** EXCERPT **
Revenue was £0.2 million for the three months ended 30 April 2019 compared to £3.9 million for the three months ended 30 April 2018. This decrease was principally due to the reduction in revenue related to the Sarepta licence and collaboration agreement following the Group’s decision to discontinue development of ezutromid in June 2018. Revenue recognised during the three months ended 30 April 2019 relating to the cost-share arrangement under the Sarepta agreement amounted to £0.1 million.

The Group also recognised £0.1 million of revenue during the three months ended 30 April 2019 relating to the receipt of a $2.5 million (£1.9 million) upfront payment in respect of the licence and commercialisation agreement signed with Eurofarma Laboratórios SA ('Eurofarma') in December 2017.

Other Operating Income

Other operating income was £4.9 million for the three months ended 30 April 2019, as compared to £3.5 million for the three months ended 30 April 2018. This increase resulted primarily from the recognition of operating income from Summit’s funding contract with BARDA for the development of ridinilazole, which was £4.6 million for the three months ended 30 April 2019 as compared to £3.3 million for the three months ended 30 April 2018.

The Group also recognised operating income of £0.2 million during the three months ended 30 April 2019 related to the Group's CARB-X award supporting the development of SMT-571 for the treatment of gonorrhoea.

Operating Expenses

Research and Development Expenses

Research and development expenses decreased by £3.3 million to £8.3 million for the three months ended 30 April 2019 from £11.6 million for the three months ended 30 April 2018.

Expenses related to the CDI programme increased by £0.8 million to £5.8 million for the three months ended 30 April 2019 from £5.0 million for the three months ended 30 April 2018. This increase primarily related to clinical and manufacturing activities related to the Ri-CoDIFy Phase 3 clinical trials of ridinilazole that commenced in February 2019.

Investment in the Group's antibiotic pipeline development activities was £0.7 million for the three months ended 30 April 2019 compared to £0.2 million for the three months ended 30 April 2018. This increase primarily related to preclinical development activities for SMT-571 for the treatment of gonorrhoea and the DDS-04 series for the treatment of Enterobacteriaceae infections.

Expenses related to the Duchenne muscular dystrophy ('DMD') programme decreased by £4.1 million to £0.1 million for the three months ended 30 April 2019 from £4.2 million for the three months ended 30 April 2018, as a result of the discontinuation of the development of ezutromid in June 2018. The Group does not expect to incur further significant cost for this programme.

Other research and development expenses decreased by £0.5 million to £1.7 million during the three months ended 30 April 2019 as compared to £2.2 million during the three months ended 30 April 2018, which was driven by a decrease in staffing and facilities costs reflecting implementation of cost-cutting measures following the decision to discontinue development of ezutromid in June 2018.

** INFORMATION PROVIDED **
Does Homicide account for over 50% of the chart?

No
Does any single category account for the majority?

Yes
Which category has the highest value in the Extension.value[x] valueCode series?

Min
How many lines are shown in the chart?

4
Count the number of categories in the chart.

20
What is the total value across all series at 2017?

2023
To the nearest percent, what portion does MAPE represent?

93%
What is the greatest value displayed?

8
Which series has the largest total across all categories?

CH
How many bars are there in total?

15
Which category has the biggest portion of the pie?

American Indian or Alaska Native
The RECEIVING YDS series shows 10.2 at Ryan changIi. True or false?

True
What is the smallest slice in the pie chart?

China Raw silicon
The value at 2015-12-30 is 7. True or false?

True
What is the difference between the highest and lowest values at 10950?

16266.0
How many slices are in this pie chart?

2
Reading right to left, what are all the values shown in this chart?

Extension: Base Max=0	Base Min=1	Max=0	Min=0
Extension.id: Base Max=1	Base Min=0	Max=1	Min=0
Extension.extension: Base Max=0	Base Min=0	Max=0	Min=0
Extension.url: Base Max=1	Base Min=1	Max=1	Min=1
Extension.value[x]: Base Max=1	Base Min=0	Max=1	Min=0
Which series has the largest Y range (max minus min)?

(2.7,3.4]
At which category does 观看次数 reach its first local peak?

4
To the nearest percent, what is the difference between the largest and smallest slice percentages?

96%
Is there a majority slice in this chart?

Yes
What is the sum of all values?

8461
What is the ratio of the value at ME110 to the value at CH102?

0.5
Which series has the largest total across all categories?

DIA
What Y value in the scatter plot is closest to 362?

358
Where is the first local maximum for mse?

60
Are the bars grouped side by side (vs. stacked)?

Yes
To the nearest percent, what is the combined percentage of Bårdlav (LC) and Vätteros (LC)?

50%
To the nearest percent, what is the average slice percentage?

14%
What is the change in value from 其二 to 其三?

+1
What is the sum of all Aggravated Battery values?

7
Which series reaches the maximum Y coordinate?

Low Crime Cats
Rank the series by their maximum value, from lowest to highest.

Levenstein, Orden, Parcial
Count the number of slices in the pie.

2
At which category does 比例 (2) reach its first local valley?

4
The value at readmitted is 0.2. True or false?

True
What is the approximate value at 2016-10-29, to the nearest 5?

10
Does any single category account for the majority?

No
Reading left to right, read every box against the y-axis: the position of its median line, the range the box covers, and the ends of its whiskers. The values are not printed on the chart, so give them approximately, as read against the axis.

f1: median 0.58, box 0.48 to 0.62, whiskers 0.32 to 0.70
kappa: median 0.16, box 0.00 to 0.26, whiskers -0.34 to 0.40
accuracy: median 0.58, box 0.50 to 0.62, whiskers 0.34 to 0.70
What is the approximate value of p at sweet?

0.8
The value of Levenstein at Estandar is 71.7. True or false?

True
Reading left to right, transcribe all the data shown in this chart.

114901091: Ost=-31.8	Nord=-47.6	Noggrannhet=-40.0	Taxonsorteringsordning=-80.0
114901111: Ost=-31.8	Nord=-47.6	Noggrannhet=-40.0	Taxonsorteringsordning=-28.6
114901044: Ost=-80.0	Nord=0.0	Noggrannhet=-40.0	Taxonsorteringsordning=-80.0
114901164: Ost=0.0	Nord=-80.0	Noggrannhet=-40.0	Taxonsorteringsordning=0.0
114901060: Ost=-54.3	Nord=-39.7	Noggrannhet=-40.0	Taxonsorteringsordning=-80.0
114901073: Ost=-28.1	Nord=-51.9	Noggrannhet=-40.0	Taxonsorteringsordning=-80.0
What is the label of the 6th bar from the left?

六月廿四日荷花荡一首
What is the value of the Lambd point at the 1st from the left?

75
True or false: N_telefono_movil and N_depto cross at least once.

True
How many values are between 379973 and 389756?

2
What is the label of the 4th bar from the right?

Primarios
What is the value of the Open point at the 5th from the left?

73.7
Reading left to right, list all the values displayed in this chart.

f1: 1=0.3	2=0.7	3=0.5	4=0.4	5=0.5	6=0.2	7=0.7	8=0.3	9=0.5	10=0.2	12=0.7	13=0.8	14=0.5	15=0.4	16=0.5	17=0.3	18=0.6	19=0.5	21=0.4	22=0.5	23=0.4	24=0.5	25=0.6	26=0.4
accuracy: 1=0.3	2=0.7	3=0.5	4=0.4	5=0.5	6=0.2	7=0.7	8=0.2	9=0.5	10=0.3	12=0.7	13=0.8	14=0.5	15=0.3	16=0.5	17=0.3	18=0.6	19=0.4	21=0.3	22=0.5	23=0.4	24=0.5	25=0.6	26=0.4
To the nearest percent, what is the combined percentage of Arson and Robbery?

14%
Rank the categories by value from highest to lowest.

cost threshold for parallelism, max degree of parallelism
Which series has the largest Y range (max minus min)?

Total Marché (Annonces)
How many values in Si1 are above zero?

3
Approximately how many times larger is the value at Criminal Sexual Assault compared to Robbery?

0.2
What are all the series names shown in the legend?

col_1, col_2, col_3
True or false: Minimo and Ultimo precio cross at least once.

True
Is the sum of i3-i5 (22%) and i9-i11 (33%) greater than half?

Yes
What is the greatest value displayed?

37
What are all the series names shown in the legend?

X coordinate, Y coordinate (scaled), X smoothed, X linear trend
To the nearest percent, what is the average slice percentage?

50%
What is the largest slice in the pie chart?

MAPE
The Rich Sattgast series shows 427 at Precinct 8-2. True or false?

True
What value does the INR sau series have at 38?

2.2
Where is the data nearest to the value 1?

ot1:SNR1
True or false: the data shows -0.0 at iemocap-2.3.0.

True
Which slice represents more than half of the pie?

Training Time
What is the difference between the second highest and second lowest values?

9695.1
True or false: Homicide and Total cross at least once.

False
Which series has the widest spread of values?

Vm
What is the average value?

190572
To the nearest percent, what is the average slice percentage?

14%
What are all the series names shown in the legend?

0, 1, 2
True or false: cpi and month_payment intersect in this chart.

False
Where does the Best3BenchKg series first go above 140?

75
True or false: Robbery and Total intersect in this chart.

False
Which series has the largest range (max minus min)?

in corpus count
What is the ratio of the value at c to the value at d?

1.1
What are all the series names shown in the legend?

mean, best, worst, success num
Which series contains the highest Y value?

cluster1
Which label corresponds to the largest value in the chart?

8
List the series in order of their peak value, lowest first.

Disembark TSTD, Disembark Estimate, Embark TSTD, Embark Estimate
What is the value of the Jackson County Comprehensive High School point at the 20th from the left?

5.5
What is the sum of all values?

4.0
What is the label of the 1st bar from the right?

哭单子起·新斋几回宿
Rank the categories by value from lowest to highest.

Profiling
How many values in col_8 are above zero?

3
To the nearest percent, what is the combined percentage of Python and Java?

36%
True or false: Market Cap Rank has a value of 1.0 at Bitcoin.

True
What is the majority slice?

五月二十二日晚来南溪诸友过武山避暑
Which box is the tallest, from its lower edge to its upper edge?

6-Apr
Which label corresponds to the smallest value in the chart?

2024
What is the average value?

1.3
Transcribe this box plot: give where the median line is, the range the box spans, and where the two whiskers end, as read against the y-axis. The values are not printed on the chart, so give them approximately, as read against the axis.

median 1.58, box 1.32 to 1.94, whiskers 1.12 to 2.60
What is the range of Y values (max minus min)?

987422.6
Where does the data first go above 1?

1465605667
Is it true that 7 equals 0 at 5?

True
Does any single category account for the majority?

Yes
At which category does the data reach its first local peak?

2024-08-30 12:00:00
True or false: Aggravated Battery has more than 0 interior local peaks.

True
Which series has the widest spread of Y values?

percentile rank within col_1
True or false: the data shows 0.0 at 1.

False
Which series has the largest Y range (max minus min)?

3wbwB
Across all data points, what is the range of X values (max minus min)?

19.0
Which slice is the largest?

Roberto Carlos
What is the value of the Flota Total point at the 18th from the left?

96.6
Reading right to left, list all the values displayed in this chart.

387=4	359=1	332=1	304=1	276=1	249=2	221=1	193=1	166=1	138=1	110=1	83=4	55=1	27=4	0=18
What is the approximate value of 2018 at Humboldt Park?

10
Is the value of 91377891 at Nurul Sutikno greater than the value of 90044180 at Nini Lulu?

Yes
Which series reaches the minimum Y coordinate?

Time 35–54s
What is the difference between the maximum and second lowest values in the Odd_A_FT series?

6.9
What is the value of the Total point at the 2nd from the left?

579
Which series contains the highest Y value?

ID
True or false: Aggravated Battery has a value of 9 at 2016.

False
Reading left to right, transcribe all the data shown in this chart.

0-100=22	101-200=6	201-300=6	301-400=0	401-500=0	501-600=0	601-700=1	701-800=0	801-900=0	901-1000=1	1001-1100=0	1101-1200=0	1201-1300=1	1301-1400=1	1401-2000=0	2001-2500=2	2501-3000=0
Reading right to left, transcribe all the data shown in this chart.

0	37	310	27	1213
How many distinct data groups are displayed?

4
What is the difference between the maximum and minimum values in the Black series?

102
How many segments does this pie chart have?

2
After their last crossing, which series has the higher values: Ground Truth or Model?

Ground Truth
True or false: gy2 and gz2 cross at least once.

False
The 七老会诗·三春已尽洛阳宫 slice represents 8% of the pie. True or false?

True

** YOUR ASSIGNMENT **
Answer these from the financial excerpt above:
(a) What was other operating income for the three months ended 30 April 2019?
(b) In what month and year did the Ri-CoDIFy Phase 3 clinical trials of ridinilazole commence?
(c) By how much did expenses related to the Duchenne muscular dystrophy programme decrease?

** ANSWER SPACE **
(a) £4.9 million
(b) February 2019
(c) £4.1 million (to £0.1 million from £4.2 million)